Recursive Long Context Scaling
🔗 Source: arXiv
RECURSIVE LANGUAGE MODELS
🚀 Technical Novelty
- Mechanism: Exposes the input prompt as a variable in an external REPL environment, allowing the LLM to write code that programmatically peeks into, chunks, and recursively invokes itself over sub-snippets of the context.
- Nuance: Differs from prior context compaction or retrieval scaffolds by avoiding lossy summarization/truncation; instead, it preserves full information density through dynamic, model-driven recursive decomposition and selective context loading during inference.
💡 Yield
- Successfully processes inputs up to 10M+ tokens (two orders of magnitude beyond standard context windows) with minimal performance degradation across dense reasoning tasks like OOLONG and BrowseComp-Plus.

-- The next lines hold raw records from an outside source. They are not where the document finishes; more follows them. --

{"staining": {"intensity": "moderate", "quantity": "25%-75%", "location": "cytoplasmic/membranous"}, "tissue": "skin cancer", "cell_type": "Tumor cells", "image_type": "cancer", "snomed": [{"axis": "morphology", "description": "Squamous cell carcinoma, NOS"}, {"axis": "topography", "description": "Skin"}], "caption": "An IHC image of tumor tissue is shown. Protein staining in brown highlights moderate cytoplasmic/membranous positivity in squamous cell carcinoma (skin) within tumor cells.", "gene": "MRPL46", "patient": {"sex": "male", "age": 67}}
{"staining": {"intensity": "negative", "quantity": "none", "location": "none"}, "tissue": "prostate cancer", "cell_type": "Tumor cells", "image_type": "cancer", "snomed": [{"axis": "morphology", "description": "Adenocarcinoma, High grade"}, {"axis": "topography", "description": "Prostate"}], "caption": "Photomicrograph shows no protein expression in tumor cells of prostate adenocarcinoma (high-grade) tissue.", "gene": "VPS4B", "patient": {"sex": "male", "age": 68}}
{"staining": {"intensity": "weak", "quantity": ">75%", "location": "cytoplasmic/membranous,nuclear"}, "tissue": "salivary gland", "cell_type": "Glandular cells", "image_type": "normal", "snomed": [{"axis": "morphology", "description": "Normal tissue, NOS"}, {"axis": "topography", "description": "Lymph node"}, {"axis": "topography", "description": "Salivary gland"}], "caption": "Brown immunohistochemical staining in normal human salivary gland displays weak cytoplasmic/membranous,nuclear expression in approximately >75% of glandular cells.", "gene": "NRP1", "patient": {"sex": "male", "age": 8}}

- Outperforms direct LLM calls, context compaction, and retrieval agents by double-digit percentage gains while maintaining comparable or lower median inference costs per query.
- Demonstrates emergent, model-driven context management behaviors including regex-based filtering, uniform chunking for sub-calls, and variable-stitched long-output generation without explicit training.
⚠️ Limitations
- Performance slightly degrades on shorter prompts compared to base models, indicating a tradeoff point where direct inference is preferable.
- High variance in inference cost and runtime due to unpredictable trajectory lengths; outlier runs can be significantly more expensive than base model queries.
- Behavior and success rates vary substantially across different base models (e.g., GPT-5 vs. Qwen3-Coder) without task-specific prompt tuning or system prompt adjustments.